Work out how many lines of the records hold the string "personen", and reply with that number alone.

DATA TO PROCESS

§

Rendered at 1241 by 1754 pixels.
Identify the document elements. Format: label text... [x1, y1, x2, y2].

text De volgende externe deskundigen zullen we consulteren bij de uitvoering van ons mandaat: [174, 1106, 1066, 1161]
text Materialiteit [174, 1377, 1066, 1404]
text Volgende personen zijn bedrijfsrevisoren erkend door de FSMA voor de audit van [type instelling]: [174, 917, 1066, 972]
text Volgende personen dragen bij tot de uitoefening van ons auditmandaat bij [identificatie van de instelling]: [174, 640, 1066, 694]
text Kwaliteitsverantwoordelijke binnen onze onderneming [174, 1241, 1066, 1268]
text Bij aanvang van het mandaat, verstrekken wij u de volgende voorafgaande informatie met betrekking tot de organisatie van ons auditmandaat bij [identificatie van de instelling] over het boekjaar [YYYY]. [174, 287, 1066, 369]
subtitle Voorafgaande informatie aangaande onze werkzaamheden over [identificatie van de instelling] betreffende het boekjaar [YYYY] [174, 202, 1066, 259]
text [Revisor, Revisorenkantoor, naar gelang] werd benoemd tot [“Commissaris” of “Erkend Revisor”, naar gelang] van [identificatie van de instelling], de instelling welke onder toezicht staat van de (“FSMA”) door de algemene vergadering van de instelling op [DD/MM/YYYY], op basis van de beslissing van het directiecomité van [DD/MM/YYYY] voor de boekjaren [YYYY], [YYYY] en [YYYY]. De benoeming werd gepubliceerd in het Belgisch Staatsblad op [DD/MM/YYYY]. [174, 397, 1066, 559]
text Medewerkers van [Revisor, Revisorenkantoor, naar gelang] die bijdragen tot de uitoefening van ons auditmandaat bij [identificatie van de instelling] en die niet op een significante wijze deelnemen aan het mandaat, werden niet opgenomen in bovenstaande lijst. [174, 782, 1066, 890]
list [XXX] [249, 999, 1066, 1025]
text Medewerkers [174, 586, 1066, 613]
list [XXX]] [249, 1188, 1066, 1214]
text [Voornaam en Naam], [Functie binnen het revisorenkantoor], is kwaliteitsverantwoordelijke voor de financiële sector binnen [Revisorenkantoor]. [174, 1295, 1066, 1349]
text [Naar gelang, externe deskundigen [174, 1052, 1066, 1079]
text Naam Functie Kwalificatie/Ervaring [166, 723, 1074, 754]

§

SOLUTION TO THE EXERCISE
2